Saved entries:
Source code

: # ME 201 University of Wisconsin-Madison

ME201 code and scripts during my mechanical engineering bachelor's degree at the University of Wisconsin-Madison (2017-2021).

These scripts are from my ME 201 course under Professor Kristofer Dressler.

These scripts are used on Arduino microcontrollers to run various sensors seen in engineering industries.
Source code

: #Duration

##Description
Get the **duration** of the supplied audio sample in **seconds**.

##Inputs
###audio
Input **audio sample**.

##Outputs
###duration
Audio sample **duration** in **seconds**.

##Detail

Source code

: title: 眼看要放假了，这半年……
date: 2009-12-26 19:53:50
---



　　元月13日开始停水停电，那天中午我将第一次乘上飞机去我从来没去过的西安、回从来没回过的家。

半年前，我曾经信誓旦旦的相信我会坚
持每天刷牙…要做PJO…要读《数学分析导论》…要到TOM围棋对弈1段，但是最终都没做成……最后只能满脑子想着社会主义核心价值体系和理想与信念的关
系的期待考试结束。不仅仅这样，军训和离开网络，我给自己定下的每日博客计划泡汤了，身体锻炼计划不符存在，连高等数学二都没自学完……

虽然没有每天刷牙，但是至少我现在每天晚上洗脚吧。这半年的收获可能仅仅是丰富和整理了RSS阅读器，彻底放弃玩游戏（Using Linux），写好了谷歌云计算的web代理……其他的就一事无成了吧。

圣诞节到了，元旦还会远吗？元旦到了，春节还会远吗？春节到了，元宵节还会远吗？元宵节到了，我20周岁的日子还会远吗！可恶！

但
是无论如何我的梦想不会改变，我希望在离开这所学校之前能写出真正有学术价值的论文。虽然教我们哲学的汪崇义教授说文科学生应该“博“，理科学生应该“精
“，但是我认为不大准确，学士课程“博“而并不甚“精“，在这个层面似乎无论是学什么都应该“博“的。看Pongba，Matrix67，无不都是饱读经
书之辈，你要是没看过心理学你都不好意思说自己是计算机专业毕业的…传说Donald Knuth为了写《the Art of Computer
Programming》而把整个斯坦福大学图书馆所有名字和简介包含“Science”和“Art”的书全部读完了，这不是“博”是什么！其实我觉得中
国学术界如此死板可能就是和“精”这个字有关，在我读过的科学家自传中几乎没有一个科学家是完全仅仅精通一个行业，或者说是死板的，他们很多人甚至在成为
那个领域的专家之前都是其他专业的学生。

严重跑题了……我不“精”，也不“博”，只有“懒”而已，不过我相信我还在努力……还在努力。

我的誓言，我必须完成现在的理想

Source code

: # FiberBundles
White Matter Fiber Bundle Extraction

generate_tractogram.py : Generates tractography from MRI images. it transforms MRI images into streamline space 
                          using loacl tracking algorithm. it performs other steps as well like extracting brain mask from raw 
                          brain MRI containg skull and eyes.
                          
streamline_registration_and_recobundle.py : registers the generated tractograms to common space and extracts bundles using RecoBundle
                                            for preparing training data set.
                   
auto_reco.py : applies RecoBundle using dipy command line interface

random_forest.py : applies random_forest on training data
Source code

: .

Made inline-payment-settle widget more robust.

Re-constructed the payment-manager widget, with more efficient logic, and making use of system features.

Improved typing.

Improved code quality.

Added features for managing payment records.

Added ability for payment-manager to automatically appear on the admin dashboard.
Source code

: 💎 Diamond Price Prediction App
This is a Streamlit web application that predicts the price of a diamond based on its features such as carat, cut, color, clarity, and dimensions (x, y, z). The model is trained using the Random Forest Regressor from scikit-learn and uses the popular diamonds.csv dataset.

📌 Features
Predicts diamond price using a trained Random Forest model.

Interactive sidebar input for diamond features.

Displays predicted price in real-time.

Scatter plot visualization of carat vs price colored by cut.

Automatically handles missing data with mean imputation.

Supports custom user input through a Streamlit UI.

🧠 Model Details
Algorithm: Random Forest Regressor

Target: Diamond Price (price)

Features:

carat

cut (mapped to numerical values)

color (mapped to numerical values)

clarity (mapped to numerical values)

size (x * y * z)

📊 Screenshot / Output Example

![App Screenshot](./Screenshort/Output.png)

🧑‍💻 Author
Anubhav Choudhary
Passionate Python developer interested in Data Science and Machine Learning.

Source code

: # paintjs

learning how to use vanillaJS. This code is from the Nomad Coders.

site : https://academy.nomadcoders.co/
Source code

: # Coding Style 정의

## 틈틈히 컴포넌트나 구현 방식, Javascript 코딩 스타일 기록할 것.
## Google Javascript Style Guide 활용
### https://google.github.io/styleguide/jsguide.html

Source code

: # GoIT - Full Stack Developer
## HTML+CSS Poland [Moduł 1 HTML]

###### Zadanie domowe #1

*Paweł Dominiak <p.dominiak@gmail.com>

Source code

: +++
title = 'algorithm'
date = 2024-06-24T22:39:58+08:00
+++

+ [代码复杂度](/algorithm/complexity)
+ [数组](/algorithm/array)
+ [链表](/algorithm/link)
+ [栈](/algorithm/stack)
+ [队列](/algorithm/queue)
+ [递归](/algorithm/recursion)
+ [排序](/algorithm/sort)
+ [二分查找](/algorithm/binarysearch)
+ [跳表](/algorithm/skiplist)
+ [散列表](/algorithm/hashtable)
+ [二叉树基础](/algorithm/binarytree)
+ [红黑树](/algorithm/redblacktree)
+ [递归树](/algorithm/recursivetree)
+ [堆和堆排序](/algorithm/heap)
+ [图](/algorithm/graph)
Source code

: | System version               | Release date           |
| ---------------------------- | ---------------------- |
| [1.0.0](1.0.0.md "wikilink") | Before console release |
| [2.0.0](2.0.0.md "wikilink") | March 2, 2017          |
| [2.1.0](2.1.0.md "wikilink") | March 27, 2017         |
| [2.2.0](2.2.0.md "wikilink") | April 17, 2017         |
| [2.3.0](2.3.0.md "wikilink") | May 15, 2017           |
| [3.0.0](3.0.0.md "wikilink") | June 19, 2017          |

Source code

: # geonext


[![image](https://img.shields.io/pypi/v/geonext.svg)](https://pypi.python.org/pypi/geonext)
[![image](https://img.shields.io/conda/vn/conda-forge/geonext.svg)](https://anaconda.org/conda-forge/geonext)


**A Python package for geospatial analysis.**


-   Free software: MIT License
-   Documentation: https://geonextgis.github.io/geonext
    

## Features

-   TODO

TASK: The data above should be returned exactly as written.

EXPECTED OUTPUT:
Source code

: # ME 201 University of Wisconsin-Madison

ME201 code and scripts during my mechanical engineering bachelor's degree at the University of Wisconsin-Madison (2017-2021).

These scripts are from my ME 201 course under Professor Kristofer Dressler.

These scripts are used on Arduino microcontrollers to run various sensors seen in engineering industries.
Source code

: #Duration

##Description
Get the **duration** of the supplied audio sample in **seconds**.

##Inputs
###audio
Input **audio sample**.

##Outputs
###duration
Audio sample **duration** in **seconds**.

##Detail

Source code

: title: 眼看要放假了，这半年……
date: 2009-12-26 19:53:50
---



　　元月13日开始停水停电，那天中午我将第一次乘上飞机去我从来没去过的西安、回从来没回过的家。

半年前，我曾经信誓旦旦的相信我会坚
持每天刷牙…要做PJO…要读《数学分析导论》…要到TOM围棋对弈1段，但是最终都没做成……最后只能满脑子想着社会主义核心价值体系和理想与信念的关
系的期待考试结束。不仅仅这样，军训和离开网络，我给自己定下的每日博客计划泡汤了，身体锻炼计划不符存在，连高等数学二都没自学完……

虽然没有每天刷牙，但是至少我现在每天晚上洗脚吧。这半年的收获可能仅仅是丰富和整理了RSS阅读器，彻底放弃玩游戏（Using Linux），写好了谷歌云计算的web代理……其他的就一事无成了吧。

圣诞节到了，元旦还会远吗？元旦到了，春节还会远吗？春节到了，元宵节还会远吗？元宵节到了，我20周岁的日子还会远吗！可恶！

但
是无论如何我的梦想不会改变，我希望在离开这所学校之前能写出真正有学术价值的论文。虽然教我们哲学的汪崇义教授说文科学生应该“博“，理科学生应该“精
“，但是我认为不大准确，学士课程“博“而并不甚“精“，在这个层面似乎无论是学什么都应该“博“的。看Pongba，Matrix67，无不都是饱读经
书之辈，你要是没看过心理学你都不好意思说自己是计算机专业毕业的…传说Donald Knuth为了写《the Art of Computer
Programming》而把整个斯坦福大学图书馆所有名字和简介包含“Science”和“Art”的书全部读完了，这不是“博”是什么！其实我觉得中
国学术界如此死板可能就是和“精”这个字有关，在我读过的科学家自传中几乎没有一个科学家是完全仅仅精通一个行业，或者说是死板的，他们很多人甚至在成为
那个领域的专家之前都是其他专业的学生。

严重跑题了……我不“精”，也不“博”，只有“懒”而已，不过我相信我还在努力……还在努力。

我的誓言，我必须完成现在的理想

Source code

: # FiberBundles
White Matter Fiber Bundle Extraction

generate_tractogram.py : Generates tractography from MRI images. it transforms MRI images into streamline space 
                          using loacl tracking algorithm. it performs other steps as well like extracting brain mask from raw 
                          brain MRI containg skull and eyes.
                          
streamline_registration_and_recobundle.py : registers the generated tractograms to common space and extracts bundles using RecoBundle
                                            for preparing training data set.
                   
auto_reco.py : applies RecoBundle using dipy command line interface

random_forest.py : applies random_forest on training data
Source code

: .

Made inline-payment-settle widget more robust.

Re-constructed the payment-manager widget, with more efficient logic, and making use of system features.

Improved typing.

Improved code quality.

Added features for managing payment records.

Added ability for payment-manager to automatically appear on the admin dashboard.
Source code

: 💎 Diamond Price Prediction App
This is a Streamlit web application that predicts the price of a diamond based on its features such as carat, cut, color, clarity, and dimensions (x, y, z). The model is trained using the Random Forest Regressor from scikit-learn and uses the popular diamonds.csv dataset.

📌 Features
Predicts diamond price using a trained Random Forest model.

Interactive sidebar input for diamond features.

Displays predicted price in real-time.

Scatter plot visualization of carat vs price colored by cut.

Automatically handles missing data with mean imputation.

Supports custom user input through a Streamlit UI.

🧠 Model Details
Algorithm: Random Forest Regressor

Target: Diamond Price (price)

Features:

carat

cut (mapped to numerical values)

color (mapped to numerical values)

clarity (mapped to numerical values)

size (x * y * z)

📊 Screenshot / Output Example

![App Screenshot](./Screenshort/Output.png)

🧑‍💻 Author
Anubhav Choudhary
Passionate Python developer interested in Data Science and Machine Learning.

Source code

: # paintjs

learning how to use vanillaJS. This code is from the Nomad Coders.

site : https://academy.nomadcoders.co/
Source code

: # Coding Style 정의

## 틈틈히 컴포넌트나 구현 방식, Javascript 코딩 스타일 기록할 것.
## Google Javascript Style Guide 활용
### https://google.github.io/styleguide/jsguide.html

Source code

: # GoIT - Full Stack Developer
## HTML+CSS Poland [Moduł 1 HTML]

###### Zadanie domowe #1

*Paweł Dominiak <p.dominiak@gmail.com>

Source code

: +++
title = 'algorithm'
date = 2024-06-24T22:39:58+08:00
+++

+ [代码复杂度](/algorithm/complexity)
+ [数组](/algorithm/array)
+ [链表](/algorithm/link)
+ [栈](/algorithm/stack)
+ [队列](/algorithm/queue)
+ [递归](/algorithm/recursion)
+ [排序](/algorithm/sort)
+ [二分查找](/algorithm/binarysearch)
+ [跳表](/algorithm/skiplist)
+ [散列表](/algorithm/hashtable)
+ [二叉树基础](/algorithm/binarytree)
+ [红黑树](/algorithm/redblacktree)
+ [递归树](/algorithm/recursivetree)
+ [堆和堆排序](/algorithm/heap)
+ [图](/algorithm/graph)
Source code

: | System version               | Release date           |
| ---------------------------- | ---------------------- |
| [1.0.0](1.0.0.md "wikilink") | Before console release |
| [2.0.0](2.0.0.md "wikilink") | March 2, 2017          |
| [2.1.0](2.1.0.md "wikilink") | March 27, 2017         |
| [2.2.0](2.2.0.md "wikilink") | April 17, 2017         |
| [2.3.0](2.3.0.md "wikilink") | May 15, 2017           |
| [3.0.0](3.0.0.md "wikilink") | June 19, 2017          |

Source code

: # geonext


[![image](https://img.shields.io/pypi/v/geonext.svg)](https://pypi.python.org/pypi/geonext)
[![image](https://img.shields.io/conda/vn/conda-forge/geonext.svg)](https://anaconda.org/conda-forge/geonext)


**A Python package for geospatial analysis.**


-   Free software: MIT License
-   Documentation: https://geonextgis.github.io/geonext
    

## Features

-   TODO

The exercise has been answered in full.